*Written task*. Return every line of the data below word for word, with the pictures left out.

*The data*.

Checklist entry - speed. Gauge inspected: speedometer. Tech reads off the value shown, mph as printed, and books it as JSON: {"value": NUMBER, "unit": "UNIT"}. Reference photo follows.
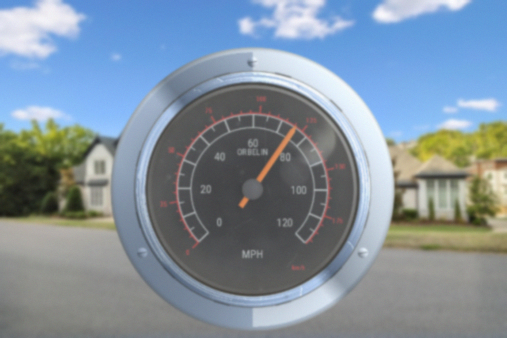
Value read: {"value": 75, "unit": "mph"}
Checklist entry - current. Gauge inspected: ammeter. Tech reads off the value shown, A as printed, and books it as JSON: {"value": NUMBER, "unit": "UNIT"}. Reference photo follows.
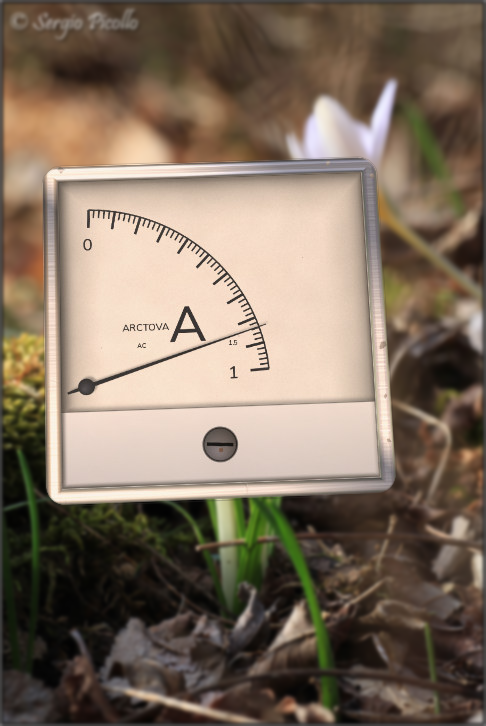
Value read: {"value": 0.84, "unit": "A"}
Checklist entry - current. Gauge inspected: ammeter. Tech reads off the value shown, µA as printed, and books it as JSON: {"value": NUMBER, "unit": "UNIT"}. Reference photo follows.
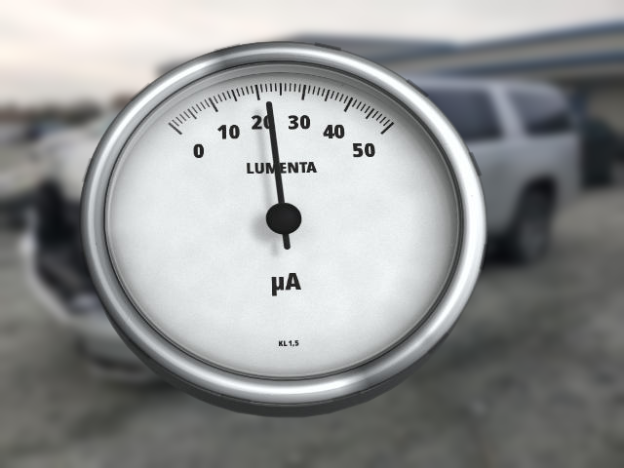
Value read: {"value": 22, "unit": "µA"}
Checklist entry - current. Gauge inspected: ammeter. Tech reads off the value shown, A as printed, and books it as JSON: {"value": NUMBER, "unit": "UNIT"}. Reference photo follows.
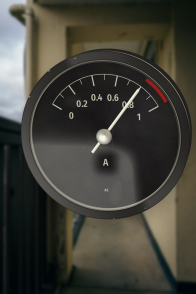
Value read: {"value": 0.8, "unit": "A"}
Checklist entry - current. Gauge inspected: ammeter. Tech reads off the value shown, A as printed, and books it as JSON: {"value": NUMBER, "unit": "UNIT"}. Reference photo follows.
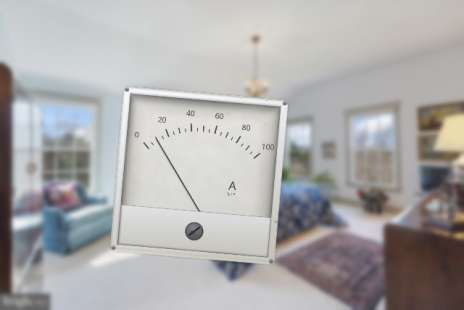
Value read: {"value": 10, "unit": "A"}
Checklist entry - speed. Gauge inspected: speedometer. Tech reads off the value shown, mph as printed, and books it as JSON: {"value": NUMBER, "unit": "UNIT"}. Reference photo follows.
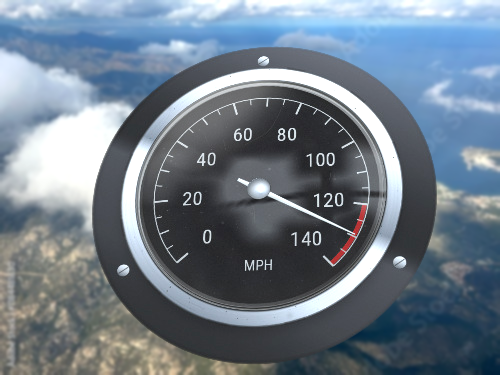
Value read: {"value": 130, "unit": "mph"}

*Exercise answer*.
Checklist entry - speed. Gauge inspected: speedometer. Tech reads off the value shown, mph as printed, and books it as JSON: {"value": NUMBER, "unit": "UNIT"}. Reference photo follows.
Value read: {"value": 75, "unit": "mph"}
Checklist entry - current. Gauge inspected: ammeter. Tech reads off the value shown, A as printed, and books it as JSON: {"value": NUMBER, "unit": "UNIT"}. Reference photo follows.
Value read: {"value": 0.84, "unit": "A"}
Checklist entry - current. Gauge inspected: ammeter. Tech reads off the value shown, µA as printed, and books it as JSON: {"value": NUMBER, "unit": "UNIT"}. Reference photo follows.
Value read: {"value": 22, "unit": "µA"}
Checklist entry - current. Gauge inspected: ammeter. Tech reads off the value shown, A as printed, and books it as JSON: {"value": NUMBER, "unit": "UNIT"}. Reference photo follows.
Value read: {"value": 0.8, "unit": "A"}
Checklist entry - current. Gauge inspected: ammeter. Tech reads off the value shown, A as printed, and books it as JSON: {"value": NUMBER, "unit": "UNIT"}. Reference photo follows.
Value read: {"value": 10, "unit": "A"}
Checklist entry - speed. Gauge inspected: speedometer. Tech reads off the value shown, mph as printed, and books it as JSON: {"value": NUMBER, "unit": "UNIT"}. Reference photo follows.
Value read: {"value": 130, "unit": "mph"}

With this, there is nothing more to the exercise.